# 2011 bows. What do you think fellow finger flingers?



## hunting1 (Jun 11, 2002)

What happened to the Brigadier? Only 1-year? That does suck!You still have Mathews and Hoyt as well.


----------



## jshperdue (Feb 1, 2010)

the alpine concorde looks promising as well


----------



## strikefirst (Mar 30, 2009)

I like Hoyt then Martin.


----------



## NeilM (May 22, 2006)

I also notice that PSE have upped their game, although I'm not too sure about a shoot through riser for fingers, anyone have any experience? Plus Athens are said to have a 40" plus ATA ready to go.

As for Bowtech, they lost me when they discontinued the Constitution as the Brigadier was too short in DL for me.

I'm liking my ShadowCat, it's turning into a very useful bow, but our choices seems to get less and less, year on year.


----------



## Finger_Flinger (Mar 25, 2009)

Mathews has a new Apex 8 which looks great @ 42.25", but, I just cannot afford a MSRP of $1299.


----------



## hunting1 (Jun 11, 2002)

"I just cannot afford a MSRP of $1299"

The prices are wrong! A new bow costs more than a good, scoped rifle and a year later has half the resale. Mathews has alot of prostaffers to pay I guess.


----------



## HighCountry46 (Feb 13, 2009)

Looking foward to shooting the Excel.It should be a primo finger bow.


----------



## Guest (Dec 7, 2010)

Alpine new 40'' bow retails at 619.00


----------



## NeilM (May 22, 2006)

bout said:


> Alpine new 40'' bow retails at 619.00


It's great to see companies like Alpine regarding target & finger shooters as valued customers. Unfortunately, when I checked with the office the Alpine is only available with 80% let off, which I don't get along well with.

I'm also impressed with Mathews (but not the UK importer...long story) they have actually increased the number of bows suitable for finger shooters.


----------



## star (Jul 30, 2002)

Hoyt Contender @ 41" a-a w/sprials ..


----------



## NeilM (May 22, 2006)

So before the list of bows and manufacturers gets too long: Has anyone SEEN or better still SHOT any of the 2011 models?
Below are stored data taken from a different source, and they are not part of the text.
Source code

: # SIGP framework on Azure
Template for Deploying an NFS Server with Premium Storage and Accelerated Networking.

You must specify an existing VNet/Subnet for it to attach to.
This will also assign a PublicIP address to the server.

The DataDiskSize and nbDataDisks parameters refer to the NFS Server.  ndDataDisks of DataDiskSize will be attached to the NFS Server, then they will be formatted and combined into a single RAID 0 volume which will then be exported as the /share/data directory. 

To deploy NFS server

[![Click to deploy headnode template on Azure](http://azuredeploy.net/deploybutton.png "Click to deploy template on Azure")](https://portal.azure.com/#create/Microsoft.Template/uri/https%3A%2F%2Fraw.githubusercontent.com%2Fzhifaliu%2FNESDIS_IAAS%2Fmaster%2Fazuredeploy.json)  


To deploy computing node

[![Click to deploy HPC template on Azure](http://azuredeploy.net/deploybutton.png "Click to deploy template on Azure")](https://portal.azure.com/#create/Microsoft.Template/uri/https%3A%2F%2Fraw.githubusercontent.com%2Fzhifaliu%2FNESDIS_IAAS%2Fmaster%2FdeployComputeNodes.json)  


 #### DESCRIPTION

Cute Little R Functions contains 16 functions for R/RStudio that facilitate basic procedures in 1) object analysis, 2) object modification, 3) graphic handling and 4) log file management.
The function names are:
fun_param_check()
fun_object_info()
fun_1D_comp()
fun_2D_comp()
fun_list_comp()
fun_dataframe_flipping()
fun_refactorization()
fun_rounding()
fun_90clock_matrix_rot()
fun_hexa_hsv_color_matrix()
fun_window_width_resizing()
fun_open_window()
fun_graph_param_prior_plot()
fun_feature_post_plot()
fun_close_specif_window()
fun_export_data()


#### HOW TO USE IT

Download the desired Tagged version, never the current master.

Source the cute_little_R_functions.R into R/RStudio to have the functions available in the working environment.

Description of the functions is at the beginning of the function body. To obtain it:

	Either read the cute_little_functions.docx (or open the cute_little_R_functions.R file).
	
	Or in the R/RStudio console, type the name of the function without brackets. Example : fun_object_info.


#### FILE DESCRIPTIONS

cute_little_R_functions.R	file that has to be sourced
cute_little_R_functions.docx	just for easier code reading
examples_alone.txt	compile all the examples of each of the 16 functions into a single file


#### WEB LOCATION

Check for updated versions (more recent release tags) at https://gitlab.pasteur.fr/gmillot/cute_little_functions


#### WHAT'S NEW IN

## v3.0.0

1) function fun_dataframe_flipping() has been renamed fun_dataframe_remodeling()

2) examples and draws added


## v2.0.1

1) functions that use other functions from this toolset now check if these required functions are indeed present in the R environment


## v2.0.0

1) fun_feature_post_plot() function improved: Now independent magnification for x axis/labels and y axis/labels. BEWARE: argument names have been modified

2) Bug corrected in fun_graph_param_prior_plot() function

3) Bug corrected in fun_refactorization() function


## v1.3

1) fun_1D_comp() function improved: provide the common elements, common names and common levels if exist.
Or are they just on web sites waiting for the ATA show?


----------



## Guest (Dec 8, 2010)

you can set the let off to what you want I have mine around 65 at this time and is very easy to do.


----------



## red44 (Apr 11, 2005)

Maitland is also going to bring out a 42" model. Im not certain what the let-off is going to be though.


----------



## NeilM (May 22, 2006)

bout said:


> you can set the let off to what you want I have mine around 65 at this time and is very easy to do.


That's good news, thanks.

Don't keep us guessing, what's it like?


----------



## b0w_bender (Apr 30, 2006)

Yup, thank goodness for the Martin ShadowCat. The 2010 model is very similar to the 2011 model so I'm not sure their is any real value in the upgrade.


----------



## zestycj7 (Sep 24, 2010)

I just picked up a Shadowcat and really like it so far, awsome bow.
Don.


----------



## fingers shooter (Feb 10, 2007)

just started shooting fingers again had a brain fart and was going to flip to the dark side (release) LOL but I'm back now. My shadow cat is great the best finger bow I think I have ever shot


----------